This interview with Rich Mullins’ producer Reed Arvin is months old now, but I thought of it again the other day and wanted to share one revelation in the interview that particularly impacted me.

[Interviewer:] When I was a kid I would just pour over the liner notes to each of Rich’s albums, and I was always surprised to see how few of the instruments he actually played on the recordings. Obviously, he played the hammered and lap dulcimer, but usually you were the one listed as playing piano and not him. [Arvin:] Rich was incredibly soulful musically but he possessed a particular quality many singer-pianists share: he played all over the instrument, all the time. He was used to accompanying himself, you see. He would hammer out double bass notes even if there was a bass player and things like that. So, when you added other instruments, it didn’t quite mesh. Live, this didn’t make so much difference. But on record, it didn’t really work. Also, he had a very elastic sense of time. Making a record is just a different enterprise. But just to sit around the piano while he played and sang by himself, this was beautiful. And we did that sometimes, just for the pleasure of it.

Rich was the formative artist for me as a musician in my teenage years.

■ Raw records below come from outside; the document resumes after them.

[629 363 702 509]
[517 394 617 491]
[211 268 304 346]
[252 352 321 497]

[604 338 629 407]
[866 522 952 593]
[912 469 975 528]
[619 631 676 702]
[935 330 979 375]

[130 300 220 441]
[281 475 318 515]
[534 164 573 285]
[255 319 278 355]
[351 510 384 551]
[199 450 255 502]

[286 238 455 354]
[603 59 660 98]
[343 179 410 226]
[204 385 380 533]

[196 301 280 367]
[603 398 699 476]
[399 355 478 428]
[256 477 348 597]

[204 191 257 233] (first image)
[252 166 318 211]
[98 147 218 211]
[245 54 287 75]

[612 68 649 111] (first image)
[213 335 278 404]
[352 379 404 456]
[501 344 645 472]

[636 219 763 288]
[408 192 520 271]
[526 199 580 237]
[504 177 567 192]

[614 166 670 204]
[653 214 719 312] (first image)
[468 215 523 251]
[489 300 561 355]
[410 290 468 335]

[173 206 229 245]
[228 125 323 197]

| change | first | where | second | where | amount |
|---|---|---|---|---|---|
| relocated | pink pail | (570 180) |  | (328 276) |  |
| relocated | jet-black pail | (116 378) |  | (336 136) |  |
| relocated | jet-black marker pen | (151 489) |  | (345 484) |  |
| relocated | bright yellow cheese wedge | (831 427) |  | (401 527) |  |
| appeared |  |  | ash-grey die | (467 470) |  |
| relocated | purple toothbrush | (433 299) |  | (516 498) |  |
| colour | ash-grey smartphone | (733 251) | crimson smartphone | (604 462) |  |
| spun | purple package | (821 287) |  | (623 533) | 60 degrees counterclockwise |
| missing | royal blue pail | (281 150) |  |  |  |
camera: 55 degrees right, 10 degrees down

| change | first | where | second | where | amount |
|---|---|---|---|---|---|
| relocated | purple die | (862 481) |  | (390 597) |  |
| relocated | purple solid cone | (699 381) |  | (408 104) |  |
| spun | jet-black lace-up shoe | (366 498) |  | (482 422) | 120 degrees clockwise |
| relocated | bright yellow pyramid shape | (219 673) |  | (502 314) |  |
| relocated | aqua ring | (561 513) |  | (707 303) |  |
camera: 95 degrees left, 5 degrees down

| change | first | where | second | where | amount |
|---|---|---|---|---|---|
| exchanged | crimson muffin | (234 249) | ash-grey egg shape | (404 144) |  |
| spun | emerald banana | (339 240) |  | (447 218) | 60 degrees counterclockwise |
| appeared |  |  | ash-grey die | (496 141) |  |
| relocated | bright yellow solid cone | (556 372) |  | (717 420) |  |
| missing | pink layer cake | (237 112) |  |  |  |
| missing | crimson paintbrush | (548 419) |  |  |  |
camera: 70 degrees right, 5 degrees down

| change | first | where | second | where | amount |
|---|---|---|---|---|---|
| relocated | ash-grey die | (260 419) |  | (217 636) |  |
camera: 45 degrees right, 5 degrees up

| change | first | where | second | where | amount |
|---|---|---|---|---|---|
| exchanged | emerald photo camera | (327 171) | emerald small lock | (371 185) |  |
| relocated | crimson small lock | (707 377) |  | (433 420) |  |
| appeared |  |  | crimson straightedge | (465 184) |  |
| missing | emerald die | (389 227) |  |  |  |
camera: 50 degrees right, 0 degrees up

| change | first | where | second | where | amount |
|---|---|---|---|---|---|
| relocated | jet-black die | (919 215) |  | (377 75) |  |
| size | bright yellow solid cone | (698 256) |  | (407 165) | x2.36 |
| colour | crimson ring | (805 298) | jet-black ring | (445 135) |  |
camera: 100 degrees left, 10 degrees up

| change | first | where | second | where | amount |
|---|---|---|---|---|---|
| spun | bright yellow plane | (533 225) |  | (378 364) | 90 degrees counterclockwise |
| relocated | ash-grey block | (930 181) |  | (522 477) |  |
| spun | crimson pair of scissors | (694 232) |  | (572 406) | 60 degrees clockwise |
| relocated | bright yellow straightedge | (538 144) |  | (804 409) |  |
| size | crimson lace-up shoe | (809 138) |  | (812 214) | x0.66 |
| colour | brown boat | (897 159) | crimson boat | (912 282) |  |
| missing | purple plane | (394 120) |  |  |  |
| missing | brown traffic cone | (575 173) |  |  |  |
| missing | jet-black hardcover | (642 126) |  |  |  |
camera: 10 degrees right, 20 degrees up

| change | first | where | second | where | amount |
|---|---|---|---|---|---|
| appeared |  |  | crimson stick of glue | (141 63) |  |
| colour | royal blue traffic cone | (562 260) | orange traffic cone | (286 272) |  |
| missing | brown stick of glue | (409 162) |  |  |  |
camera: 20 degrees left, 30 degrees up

I memorized his albums, studied liner notes, learned the piano parts note-for-note, played and sang his songs incessantly.

What somehow never occurred to me while reading the liner notes, that never really hit me until reading this interview, is that maybe I owe Reed Arvin a lot more for influencing my piano style than I owe Rich.

The songs and musical ideas were all Rich’s, so it’s not going to tarnish my view of him and his legacy, but it’s still a surprising thought.